Filling-in - Electrophysiology Recordings From Monkey Primary Visual Cortex

Electrophysiology Recordings From Monkey Primary Visual Cortex

When experiencing perceptual filling-in, the colour of an adapted surface is gradually replaced by the colour or texture of outside the surface. Friedman et al. (Friedman 1998; Friedman, Zhou et al. 1999) performed an experiment aimed at determining if surface activity of cells in monkey primary visual cortex changed in accordance with perceptual change or simply followed the modulation of the colour presented to the retina. Stimuli consisted of a disk-ring configuration similar to that illustrating the Troxler effect, but where the inner and outer part of the annulus have two physically different colours. After a few seconds of (peripheral) fixation, the disk tends to disappear, whereas the outer contour of the ring is perceived much longer, and the area of the disk is filled-in with the colour of the ring (Krauskopf 1967). These stimuli where intermixed with control stimuli, in which the physical colour of the disk was gradually changed to that of the ring. The animals were instructed to signal a colour change, and their responses to control stimuli and to test stimuli were compared in order to determine if monkeys perceive colour filling-in under steady fixation like humans.
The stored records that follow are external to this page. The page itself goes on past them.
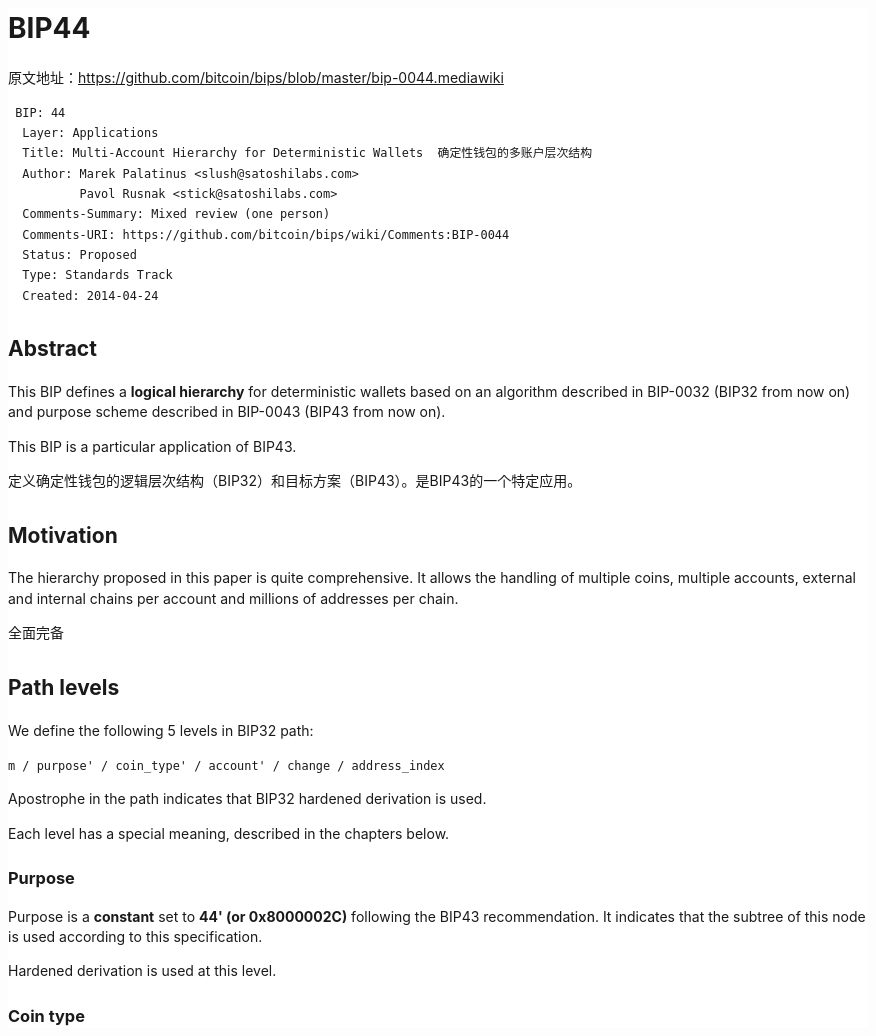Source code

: # BIP44

原文地址：https://github.com/bitcoin/bips/blob/master/bip-0044.mediawiki

```
 BIP: 44
  Layer: Applications
  Title: Multi-Account Hierarchy for Deterministic Wallets  确定性钱包的多账户层次结构
  Author: Marek Palatinus <slush@satoshilabs.com>
          Pavol Rusnak <stick@satoshilabs.com>
  Comments-Summary: Mixed review (one person)
  Comments-URI: https://github.com/bitcoin/bips/wiki/Comments:BIP-0044
  Status: Proposed
  Type: Standards Track
  Created: 2014-04-24
```

## Abstract

This BIP defines a **logical hierarchy** for deterministic wallets based on an algorithm described in BIP-0032 (BIP32 from now on) and purpose scheme described in BIP-0043 (BIP43 from now on).

This BIP is a particular application of BIP43. 

定义确定性钱包的逻辑层次结构（BIP32）和目标方案（BIP43）。是BIP43的一个特定应用。

## Motivation

The hierarchy proposed in this paper is quite comprehensive. It allows the handling of multiple coins, multiple accounts, external and internal chains per account and millions of addresses per chain.

全面完备

## Path levels

We define the following 5 levels in BIP32 path:

```
m / purpose' / coin_type' / account' / change / address_index
```

Apostrophe in the path indicates that BIP32 hardened derivation is used.

Each level has a special meaning, described in the chapters below.

### Purpose

Purpose is a **constant** set to **44' (or 0x8000002C)** following the BIP43 recommendation. It indicates that the subtree of this node is used according to this specification.

Hardened derivation is used at this level.

### Coin type
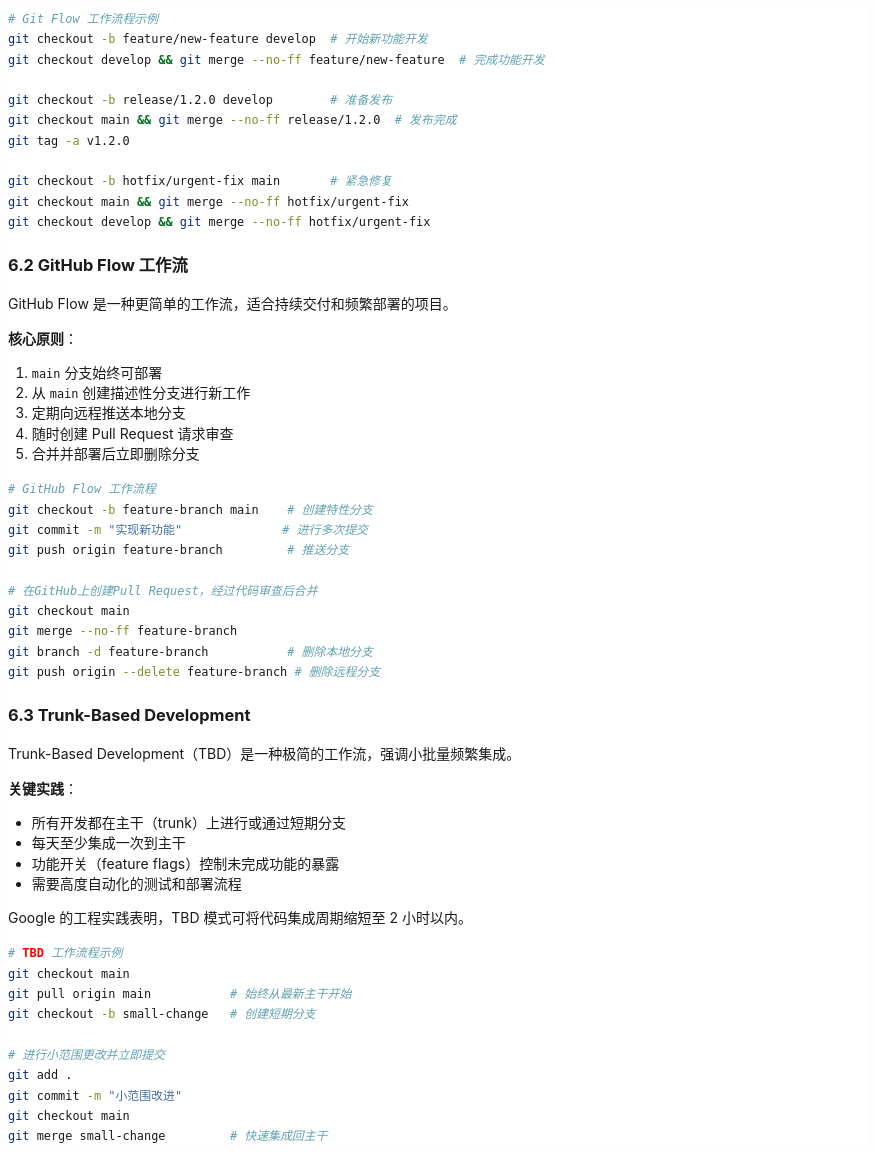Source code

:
 ```bash
# Git Flow 工作流程示例
git checkout -b feature/new-feature develop  # 开始新功能开发
git checkout develop && git merge --no-ff feature/new-feature  # 完成功能开发

git checkout -b release/1.2.0 develop        # 准备发布
git checkout main && git merge --no-ff release/1.2.0  # 发布完成
git tag -a v1.2.0

git checkout -b hotfix/urgent-fix main       # 紧急修复
git checkout main && git merge --no-ff hotfix/urgent-fix
git checkout develop && git merge --no-ff hotfix/urgent-fix
```

### 6.2 GitHub Flow 工作流

GitHub Flow 是一种更简单的工作流，适合持续交付和频繁部署的项目。

**核心原则**：

1. `main` 分支始终可部署
2. 从 `main` 创建描述性分支进行新工作
3. 定期向远程推送本地分支
4. 随时创建 Pull Request 请求审查
5. 合并并部署后立即删除分支

```bash
# GitHub Flow 工作流程
git checkout -b feature-branch main    # 创建特性分支
git commit -m "实现新功能"              # 进行多次提交
git push origin feature-branch         # 推送分支

# 在GitHub上创建Pull Request，经过代码审查后合并
git checkout main
git merge --no-ff feature-branch
git branch -d feature-branch           # 删除本地分支
git push origin --delete feature-branch # 删除远程分支
```

### 6.3 Trunk-Based Development

Trunk-Based Development（TBD）是一种极简的工作流，强调小批量频繁集成。

**关键实践**：

- 所有开发都在主干（trunk）上进行或通过短期分支
- 每天至少集成一次到主干
- 功能开关（feature flags）控制未完成功能的暴露
- 需要高度自动化的测试和部署流程

Google 的工程实践表明，TBD 模式可将代码集成周期缩短至 2 小时以内。

```bash
# TBD 工作流程示例
git checkout main
git pull origin main           # 始终从最新主干开始
git checkout -b small-change   # 创建短期分支

# 进行小范围更改并立即提交
git add .
git commit -m "小范围改进"
git checkout main
git merge small-change         # 快速集成回主干
```
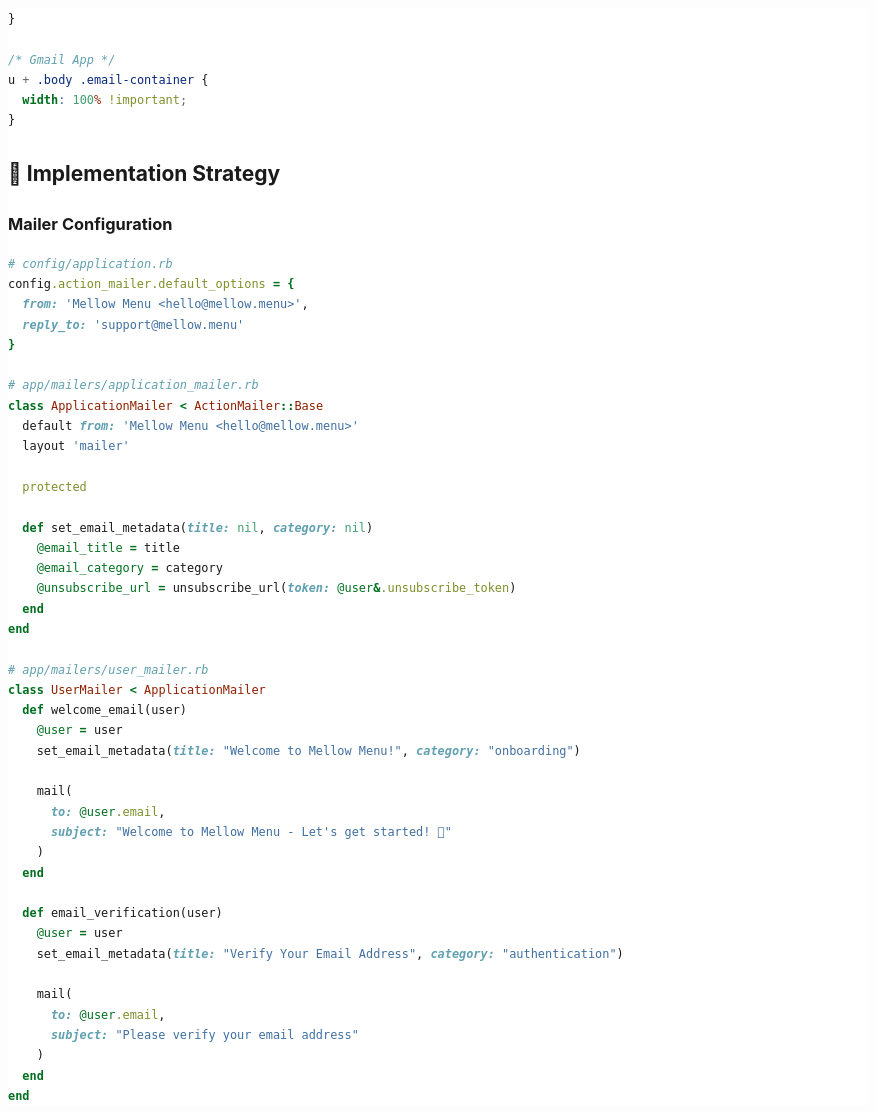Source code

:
 ```scss
}

/* Gmail App */
u + .body .email-container {
  width: 100% !important;
}
```

## 🔧 **Implementation Strategy**

### **Mailer Configuration**
```ruby
# config/application.rb
config.action_mailer.default_options = {
  from: 'Mellow Menu <hello@mellow.menu>',
  reply_to: 'support@mellow.menu'
}

# app/mailers/application_mailer.rb
class ApplicationMailer < ActionMailer::Base
  default from: 'Mellow Menu <hello@mellow.menu>'
  layout 'mailer'
  
  protected
  
  def set_email_metadata(title: nil, category: nil)
    @email_title = title
    @email_category = category
    @unsubscribe_url = unsubscribe_url(token: @user&.unsubscribe_token)
  end
end

# app/mailers/user_mailer.rb
class UserMailer < ApplicationMailer
  def welcome_email(user)
    @user = user
    set_email_metadata(title: "Welcome to Mellow Menu!", category: "onboarding")
    
    mail(
      to: @user.email,
      subject: "Welcome to Mellow Menu - Let's get started! 🎉"
    )
  end
  
  def email_verification(user)
    @user = user
    set_email_metadata(title: "Verify Your Email Address", category: "authentication")
    
    mail(
      to: @user.email,
      subject: "Please verify your email address"
    )
  end
end
```
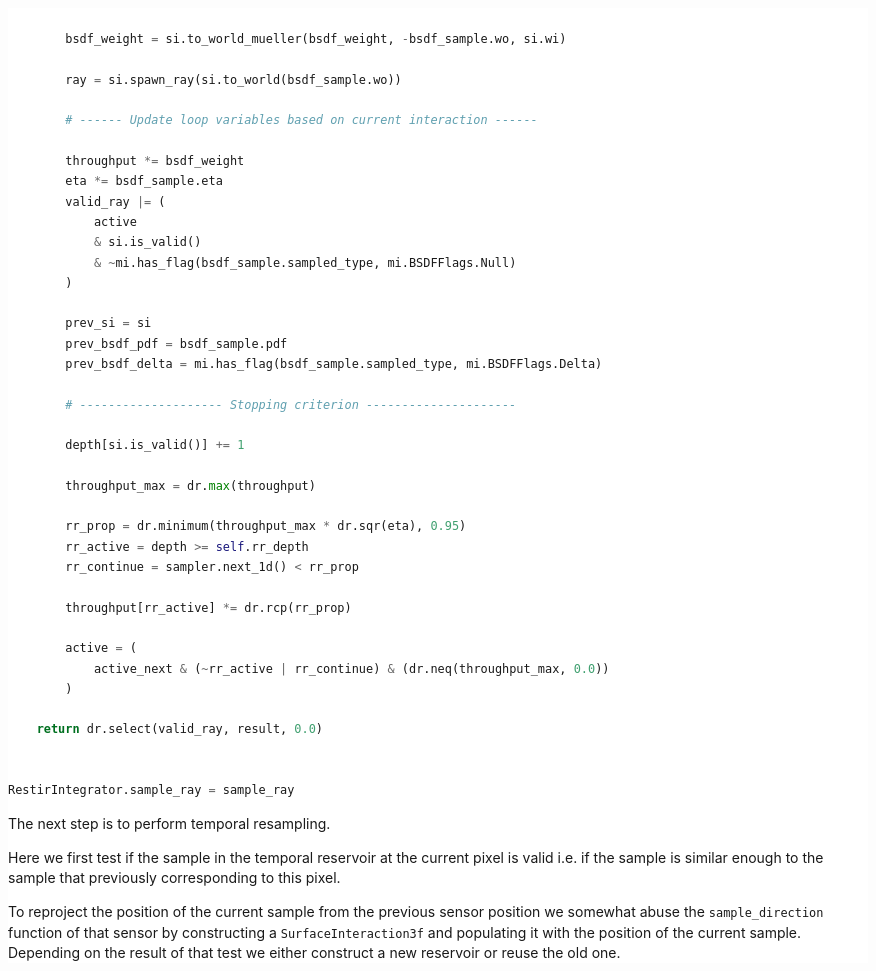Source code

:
 ```python

        bsdf_weight = si.to_world_mueller(bsdf_weight, -bsdf_sample.wo, si.wi)

        ray = si.spawn_ray(si.to_world(bsdf_sample.wo))

        # ------ Update loop variables based on current interaction ------

        throughput *= bsdf_weight
        eta *= bsdf_sample.eta
        valid_ray |= (
            active
            & si.is_valid()
            & ~mi.has_flag(bsdf_sample.sampled_type, mi.BSDFFlags.Null)
        )

        prev_si = si
        prev_bsdf_pdf = bsdf_sample.pdf
        prev_bsdf_delta = mi.has_flag(bsdf_sample.sampled_type, mi.BSDFFlags.Delta)

        # -------------------- Stopping criterion ---------------------

        depth[si.is_valid()] += 1

        throughput_max = dr.max(throughput)

        rr_prop = dr.minimum(throughput_max * dr.sqr(eta), 0.95)
        rr_active = depth >= self.rr_depth
        rr_continue = sampler.next_1d() < rr_prop

        throughput[rr_active] *= dr.rcp(rr_prop)

        active = (
            active_next & (~rr_active | rr_continue) & (dr.neq(throughput_max, 0.0))
        )

    return dr.select(valid_ray, result, 0.0)


RestirIntegrator.sample_ray = sample_ray
```


The next step is to perform temporal resampling.

Here we first test if the sample in the temporal reservoir at the current pixel
is valid i.e. if the sample is similar enough to the sample that previously corresponding
to this pixel.

To reproject the position of the current sample from the previous sensor position we
somewhat abuse the `sample_direction` function of that sensor by constructing a
`SurfaceInteraction3f` and populating it with the position of the current sample.
Depending on the result of that test we either construct a new reservoir or
reuse the old one.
The authors recorded the activity of surface- and edge-cells (cells whose receptive fields pointed either to the filled-in surface or to the border between the disk and the ring) in the visual cortices V1 and V2 while the monkey was performing the filling-in task. The activity of surface-cells correlated with the physical stimulus change in both areas V1 and V2, but not with the perceived colour change induced by filling-in. The activity of edge-cells followed the stimulus contrast when the disk colour changed physically; when the colours were constant, the edge signals also decayed, but more slowly. Together, these data are incompatible with the isomorphic filling-in theory, which assumes that colour signals spread from the borders into uniform regions.